I have been waiting for Tamahori to follow up Once Were Warriors with something as worthy if not better, but that has never happened. I loved that film, even the hokey final monologue, when the brute Maori anti-hero, Jake, is down on his knees, defeated by his own hand, and his wife looks at him spits, “Our people once were warriors. But unlike you, Jake, they were people with mana, pride; people with spirit. If my spirit can survive living with you for eighteen years, then I can survive anything.” It was up there with Gone With The Wind, but with Haka face tattoos and tongue wagging rather than hoop skirts and overblown Southern accents.
What I admire most about Tamahori is not his directing skills, but his arrest in 2006 for soliciting sex from an undercover cop on Santa Monica Boulevard while dressed in drag. He offered the cop a blowjob. Given the he was 55 at the time, this must have been a pretty sight indeed, not to mention seriously sleazy and not a little surreal because Tamahori is straight. His love of latex and the BDSM scene was already pretty well known in the film world, but he was always very much the womanizer. It appears that while he was directing the forgettable Bond film Die Another Day, starring Pierce Brosnan and Halle Berry, he had a threesome with his girlfriend Sascha and Berry’s stand-in. This is a man after my own heart: gender is a pretzel, baby.
So I was willing Devil’s Double to be that follow up to Warriors with all my might. After all, the financing credits at the beginning of the film show that Tamahori was unfettered by the restrictions of the Hollywood Crap Machine, in the hands of Belgians. But the film is one-note: a single, screeching, bloody, tortured wail. Yet I’m not sure it could have been made any other way, unless you slowed it down and made it into a sinister torture porn horror flick like the Saw series, which might have been a more effective direction.

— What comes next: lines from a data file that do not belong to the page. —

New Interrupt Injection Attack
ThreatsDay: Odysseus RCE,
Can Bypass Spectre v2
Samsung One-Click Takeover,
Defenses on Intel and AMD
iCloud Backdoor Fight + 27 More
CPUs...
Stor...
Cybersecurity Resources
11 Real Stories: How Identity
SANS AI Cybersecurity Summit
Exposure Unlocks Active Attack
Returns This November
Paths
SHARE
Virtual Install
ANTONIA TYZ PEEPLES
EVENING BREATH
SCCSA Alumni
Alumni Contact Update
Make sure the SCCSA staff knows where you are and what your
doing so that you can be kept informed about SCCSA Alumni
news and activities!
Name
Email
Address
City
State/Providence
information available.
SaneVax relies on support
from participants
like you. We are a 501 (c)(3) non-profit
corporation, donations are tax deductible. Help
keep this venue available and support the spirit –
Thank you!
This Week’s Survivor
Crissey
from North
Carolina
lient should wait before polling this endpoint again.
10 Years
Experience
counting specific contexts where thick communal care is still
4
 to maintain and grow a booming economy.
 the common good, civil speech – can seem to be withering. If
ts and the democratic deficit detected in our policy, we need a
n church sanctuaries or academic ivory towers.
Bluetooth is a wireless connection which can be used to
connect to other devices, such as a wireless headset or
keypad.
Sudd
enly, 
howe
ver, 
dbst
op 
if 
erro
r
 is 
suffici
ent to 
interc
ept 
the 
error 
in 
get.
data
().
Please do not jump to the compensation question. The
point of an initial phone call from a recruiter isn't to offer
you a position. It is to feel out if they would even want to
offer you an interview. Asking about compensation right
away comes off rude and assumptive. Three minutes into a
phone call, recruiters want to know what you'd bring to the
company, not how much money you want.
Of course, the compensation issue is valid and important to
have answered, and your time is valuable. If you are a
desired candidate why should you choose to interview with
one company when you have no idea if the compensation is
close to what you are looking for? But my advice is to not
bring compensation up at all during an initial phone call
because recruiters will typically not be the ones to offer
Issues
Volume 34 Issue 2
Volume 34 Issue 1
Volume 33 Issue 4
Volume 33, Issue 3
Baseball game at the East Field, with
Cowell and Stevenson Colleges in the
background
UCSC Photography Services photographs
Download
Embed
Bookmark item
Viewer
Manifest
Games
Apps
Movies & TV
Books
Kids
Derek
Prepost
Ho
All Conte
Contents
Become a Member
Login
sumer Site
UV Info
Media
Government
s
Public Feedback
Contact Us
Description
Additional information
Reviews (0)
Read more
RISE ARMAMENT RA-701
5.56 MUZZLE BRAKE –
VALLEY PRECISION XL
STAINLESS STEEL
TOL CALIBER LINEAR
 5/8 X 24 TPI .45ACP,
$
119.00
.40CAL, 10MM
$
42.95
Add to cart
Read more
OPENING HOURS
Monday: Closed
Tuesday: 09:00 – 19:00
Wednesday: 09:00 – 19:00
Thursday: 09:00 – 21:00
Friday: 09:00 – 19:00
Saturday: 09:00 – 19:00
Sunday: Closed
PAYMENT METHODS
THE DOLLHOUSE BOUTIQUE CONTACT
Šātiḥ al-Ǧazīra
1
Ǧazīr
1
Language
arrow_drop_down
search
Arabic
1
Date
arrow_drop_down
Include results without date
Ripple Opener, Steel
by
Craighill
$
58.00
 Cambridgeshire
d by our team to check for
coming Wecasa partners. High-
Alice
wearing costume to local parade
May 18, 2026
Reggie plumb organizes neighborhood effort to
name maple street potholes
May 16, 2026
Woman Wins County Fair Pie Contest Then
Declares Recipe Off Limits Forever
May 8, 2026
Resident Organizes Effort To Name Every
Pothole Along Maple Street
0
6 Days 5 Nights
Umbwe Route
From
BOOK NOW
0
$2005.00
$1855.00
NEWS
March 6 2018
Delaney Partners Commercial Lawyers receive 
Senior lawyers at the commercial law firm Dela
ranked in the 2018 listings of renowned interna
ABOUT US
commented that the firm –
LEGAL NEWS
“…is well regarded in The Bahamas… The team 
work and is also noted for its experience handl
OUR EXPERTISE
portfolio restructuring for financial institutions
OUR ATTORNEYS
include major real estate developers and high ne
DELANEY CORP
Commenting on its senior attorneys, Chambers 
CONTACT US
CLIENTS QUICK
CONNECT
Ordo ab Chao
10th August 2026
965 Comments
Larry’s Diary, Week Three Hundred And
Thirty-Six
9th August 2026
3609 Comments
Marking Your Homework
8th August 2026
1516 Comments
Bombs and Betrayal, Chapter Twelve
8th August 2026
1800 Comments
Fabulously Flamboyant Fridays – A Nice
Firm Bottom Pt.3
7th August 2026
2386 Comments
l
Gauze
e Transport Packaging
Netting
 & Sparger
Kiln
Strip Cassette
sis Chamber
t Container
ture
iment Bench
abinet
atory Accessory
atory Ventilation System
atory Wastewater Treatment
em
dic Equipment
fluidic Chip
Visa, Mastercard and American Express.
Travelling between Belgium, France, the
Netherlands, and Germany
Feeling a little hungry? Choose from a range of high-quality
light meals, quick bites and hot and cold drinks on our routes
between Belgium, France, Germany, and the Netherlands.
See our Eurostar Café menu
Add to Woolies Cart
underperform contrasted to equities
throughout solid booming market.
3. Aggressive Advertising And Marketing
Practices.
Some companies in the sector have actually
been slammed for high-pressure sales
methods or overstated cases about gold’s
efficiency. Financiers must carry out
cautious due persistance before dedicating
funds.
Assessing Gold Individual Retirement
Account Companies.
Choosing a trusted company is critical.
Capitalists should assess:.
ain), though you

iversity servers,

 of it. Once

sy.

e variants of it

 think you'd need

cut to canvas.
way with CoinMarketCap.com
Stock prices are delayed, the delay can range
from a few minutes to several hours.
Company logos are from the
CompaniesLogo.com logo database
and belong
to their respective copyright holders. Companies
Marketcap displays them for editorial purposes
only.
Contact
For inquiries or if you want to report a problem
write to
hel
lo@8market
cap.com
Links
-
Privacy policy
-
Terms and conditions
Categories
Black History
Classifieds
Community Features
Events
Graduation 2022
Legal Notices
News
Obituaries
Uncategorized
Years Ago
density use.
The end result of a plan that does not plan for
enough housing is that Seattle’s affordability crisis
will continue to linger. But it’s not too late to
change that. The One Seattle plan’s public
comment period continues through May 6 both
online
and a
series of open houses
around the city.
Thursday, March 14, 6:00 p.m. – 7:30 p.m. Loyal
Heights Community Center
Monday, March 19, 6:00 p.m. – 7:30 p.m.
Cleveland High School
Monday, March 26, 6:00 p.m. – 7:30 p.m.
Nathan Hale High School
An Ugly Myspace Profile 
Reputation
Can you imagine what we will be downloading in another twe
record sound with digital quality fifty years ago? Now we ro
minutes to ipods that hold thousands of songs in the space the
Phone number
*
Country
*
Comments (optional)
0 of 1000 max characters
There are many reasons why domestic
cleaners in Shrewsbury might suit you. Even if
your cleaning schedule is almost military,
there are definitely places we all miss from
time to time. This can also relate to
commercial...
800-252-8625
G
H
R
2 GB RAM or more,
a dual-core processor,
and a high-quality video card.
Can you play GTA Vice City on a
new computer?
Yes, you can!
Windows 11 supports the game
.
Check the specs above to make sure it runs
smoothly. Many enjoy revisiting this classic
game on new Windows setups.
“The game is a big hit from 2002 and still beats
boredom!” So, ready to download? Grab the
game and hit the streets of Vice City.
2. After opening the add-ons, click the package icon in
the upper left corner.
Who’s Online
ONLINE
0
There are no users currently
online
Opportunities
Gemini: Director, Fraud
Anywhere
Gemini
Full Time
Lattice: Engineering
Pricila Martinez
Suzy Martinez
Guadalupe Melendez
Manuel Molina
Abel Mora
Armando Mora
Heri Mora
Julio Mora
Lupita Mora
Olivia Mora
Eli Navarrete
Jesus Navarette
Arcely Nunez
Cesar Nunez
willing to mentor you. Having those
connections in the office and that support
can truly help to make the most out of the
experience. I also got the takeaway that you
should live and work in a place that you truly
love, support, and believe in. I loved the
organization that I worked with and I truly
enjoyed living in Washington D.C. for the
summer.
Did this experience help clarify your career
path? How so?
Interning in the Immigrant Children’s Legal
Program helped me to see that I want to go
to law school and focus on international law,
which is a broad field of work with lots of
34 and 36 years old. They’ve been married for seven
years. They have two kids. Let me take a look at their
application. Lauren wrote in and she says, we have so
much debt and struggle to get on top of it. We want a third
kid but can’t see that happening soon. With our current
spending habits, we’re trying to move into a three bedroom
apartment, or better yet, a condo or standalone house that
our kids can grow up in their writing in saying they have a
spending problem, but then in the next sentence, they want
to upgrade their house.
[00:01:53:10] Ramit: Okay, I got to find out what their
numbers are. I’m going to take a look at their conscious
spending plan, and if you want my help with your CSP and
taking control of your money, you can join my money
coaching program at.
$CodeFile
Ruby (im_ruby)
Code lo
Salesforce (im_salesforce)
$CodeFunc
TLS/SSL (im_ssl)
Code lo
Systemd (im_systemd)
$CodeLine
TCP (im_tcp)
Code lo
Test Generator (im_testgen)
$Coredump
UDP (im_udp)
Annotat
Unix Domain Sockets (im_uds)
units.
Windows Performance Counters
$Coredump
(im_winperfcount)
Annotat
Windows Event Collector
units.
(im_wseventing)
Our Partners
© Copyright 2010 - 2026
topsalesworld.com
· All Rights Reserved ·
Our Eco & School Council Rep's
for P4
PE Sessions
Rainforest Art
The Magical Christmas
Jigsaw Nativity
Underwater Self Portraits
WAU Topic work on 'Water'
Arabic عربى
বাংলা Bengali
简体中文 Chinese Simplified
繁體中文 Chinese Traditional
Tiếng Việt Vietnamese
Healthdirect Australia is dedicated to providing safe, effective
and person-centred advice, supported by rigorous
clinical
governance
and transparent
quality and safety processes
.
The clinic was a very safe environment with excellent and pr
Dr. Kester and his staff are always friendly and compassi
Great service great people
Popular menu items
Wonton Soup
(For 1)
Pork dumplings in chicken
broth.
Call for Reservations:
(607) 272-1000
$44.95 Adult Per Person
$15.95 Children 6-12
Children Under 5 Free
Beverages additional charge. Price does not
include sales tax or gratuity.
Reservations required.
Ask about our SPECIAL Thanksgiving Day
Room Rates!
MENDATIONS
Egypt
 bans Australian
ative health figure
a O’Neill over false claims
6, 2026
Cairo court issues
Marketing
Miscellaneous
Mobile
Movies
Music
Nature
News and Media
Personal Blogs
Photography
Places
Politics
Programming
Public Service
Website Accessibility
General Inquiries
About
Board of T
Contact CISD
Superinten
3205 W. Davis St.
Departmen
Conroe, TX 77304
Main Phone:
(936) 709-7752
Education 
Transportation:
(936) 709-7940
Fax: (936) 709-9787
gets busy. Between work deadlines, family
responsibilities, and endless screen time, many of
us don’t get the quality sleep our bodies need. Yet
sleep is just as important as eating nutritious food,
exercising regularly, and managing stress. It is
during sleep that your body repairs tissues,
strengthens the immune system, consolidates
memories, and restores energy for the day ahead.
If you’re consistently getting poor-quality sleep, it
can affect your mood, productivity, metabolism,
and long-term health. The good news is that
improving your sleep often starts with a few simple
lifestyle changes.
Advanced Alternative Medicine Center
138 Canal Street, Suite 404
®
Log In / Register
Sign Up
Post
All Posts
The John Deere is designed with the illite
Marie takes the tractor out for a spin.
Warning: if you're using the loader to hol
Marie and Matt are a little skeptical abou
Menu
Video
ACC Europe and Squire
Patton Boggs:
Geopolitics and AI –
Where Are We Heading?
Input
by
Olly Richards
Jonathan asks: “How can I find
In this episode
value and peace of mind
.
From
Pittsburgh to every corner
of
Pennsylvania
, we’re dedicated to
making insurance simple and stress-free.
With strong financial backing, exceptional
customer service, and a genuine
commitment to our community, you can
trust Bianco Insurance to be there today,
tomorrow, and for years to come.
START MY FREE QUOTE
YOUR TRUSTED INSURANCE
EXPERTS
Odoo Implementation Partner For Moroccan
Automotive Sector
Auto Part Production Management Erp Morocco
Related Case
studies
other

If real-life events transpired more or less the way they are shown on screen—and I understand that the constraints of collapsing any narrative into a feature-length format will reinvent the truth in its own way—then Latif Yahia is a bona fide hero. The story might not have much in the way of nuance or dramatic development, but that doesn’t make it less remarkable. You might not find Latif the most interesting person to party with—he spends much of the film being a recalcitrant stick-in-the-mud—but that’s always the problem with writing good guys: they are invariably the quietest, least glittering characters at the dinner table.
I have considerable experience dealing with psychotic super-wealthy brats who have little accountability. The film business is a magnet for guys like Uday Saddam Hussain. You can spend years humoring them, listening to them scream and giggle in clubs like Tom Hulce as Mozart in Amadeus, which is exactly what Cooper sounds like as Uday. Sometimes the cash will flow, sometimes the film will get made, but your own sanity will suffer. There was a certain point when I completely identified with Yahia’s actions: he picks up a knife and opens his own wrists in front of Uday as the only way to stop the madness. Better that than another moment listening to the screeching giggle, of not being in control of your own life, of wondering if you’re going to take a bullet in the head whether you do what he asks or not.
To my point in the beginning of this post, the film is symbolic of this pas de deux dance of death we are engaged in with the Muslim world and much of its psychotic leadership: the Talibanis, the Pakistanis, the Gaddafis, the Assads of Syria, the Ayotollahs, and on and on. As un-PC as it sounds, at a certain point you want to make like Latif and just shoot them in the nuts already, if only to get them to stop the madness.